Le vrai bénéfice pour le groupe placé sous surveillance active a été le fait d’éviter à 70 % des malades les complications du traitement, sans pour autant leur faire perdre de leur espérance de vie. Ce qui leur a permis de mener une vie normale avec une meilleure qualité par rapport aux groupes traités d’emblée.

Une étude menée au Royaume-uni et publiée en 2016 dans la revue scientifique New England Journal of Medicine illustre ces résultats. Elle a été menée sur une période de dix ans, entre 1999 et 2009, au cours desquels 82 429 hommes âgés entre 50 et 69 ans ont effectué le test PSA. Parmi eux, 2 664 ont été diagnostiqués avec un cancer localisé de la prostate dont 1 643 ont accepté de participer à l’étude qui les a répartis de manière randomisée en trois groupes. Le premier a été soumis à une surveillance active qui comprend des biopsies et des tests de PSA réguliers. Le deuxième groupe a bénéficié d’une chirurgie et le troisième a suivi un traitement de radiothérapie. Dix ans plus tard, on a constaté que le risque de décès est identique dans les trois groupes. Par contre, la qualité de vie du groupe placé sous surveillance active a été nettement supérieure à celle observée chez les patients des deux autres groupes.

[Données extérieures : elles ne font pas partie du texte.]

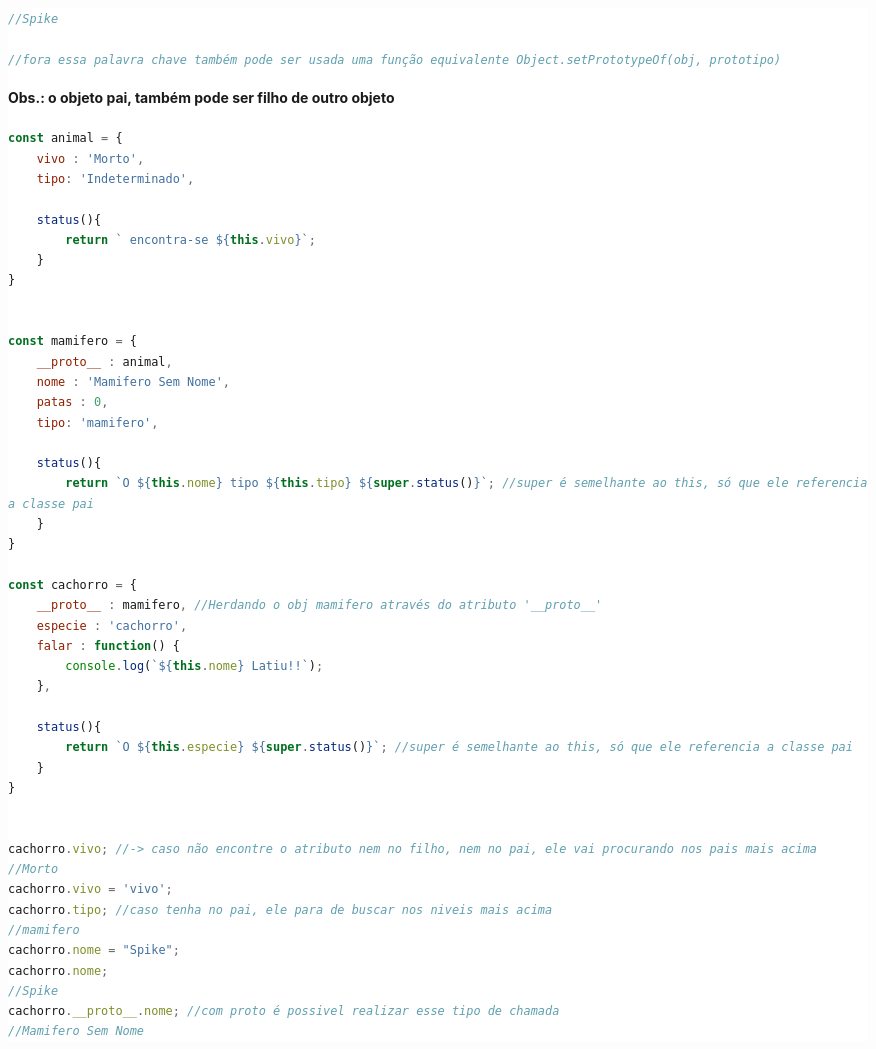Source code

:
 ```js
//Spike

//fora essa palavra chave também pode ser usada uma função equivalente Object.setPrototypeOf(obj, prototipo)

```




#### Obs.: o objeto pai, também pode ser filho de outro objeto 


```js
const animal = {
    vivo : 'Morto',
    tipo: 'Indeterminado',

    status(){
        return ` encontra-se ${this.vivo}`;
    }
}


const mamifero = {
    __proto__ : animal, 
    nome : 'Mamifero Sem Nome',
    patas : 0,
    tipo: 'mamifero',

    status(){
        return `O ${this.nome} tipo ${this.tipo} ${super.status()}`; //super é semelhante ao this, só que ele referencia a classe pai
    }
}

const cachorro = {
    __proto__ : mamifero, //Herdando o obj mamifero através do atributo '__proto__'
    especie : 'cachorro',
    falar : function() {
        console.log(`${this.nome} Latiu!!`);
    },

    status(){
        return `O ${this.especie} ${super.status()}`; //super é semelhante ao this, só que ele referencia a classe pai
    }
}


cachorro.vivo; //-> caso não encontre o atributo nem no filho, nem no pai, ele vai procurando nos pais mais acima
//Morto
cachorro.vivo = 'vivo';
cachorro.tipo; //caso tenha no pai, ele para de buscar nos niveis mais acima
//mamifero
cachorro.nome = "Spike";
cachorro.nome;
//Spike
cachorro.__proto__.nome; //com proto é possivel realizar esse tipo de chamada
//Mamifero Sem Nome
```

En conclusion, il faut rappeler que le traitement du cancer n’a pas seulement pour objectif de sauver la vie du patient, mais aussi de lui permettre de mieux vivre, ce qui est capital pour certains. En évitant un traitement inutile chez une grande partie des patients avec un cancer localisé de la prostate (peu évolutifs), on leur permet de vivre mieux sans toutefois diminuer leur chance de survie.

Cette attitude est non seulement favorable aux malades. Elle permet aussi de diminuer la facture de la santé (estimée dans ce cas à 600 millions de dollars par an aux États-Unis) et de réinvestir dans d’autres domaines de la santé de première nécessité qui manquent affreusement de moyens.

* Saad Khoury est professeur d’urologie à l’hôpital de la Pitié-Salpêtrière à Paris.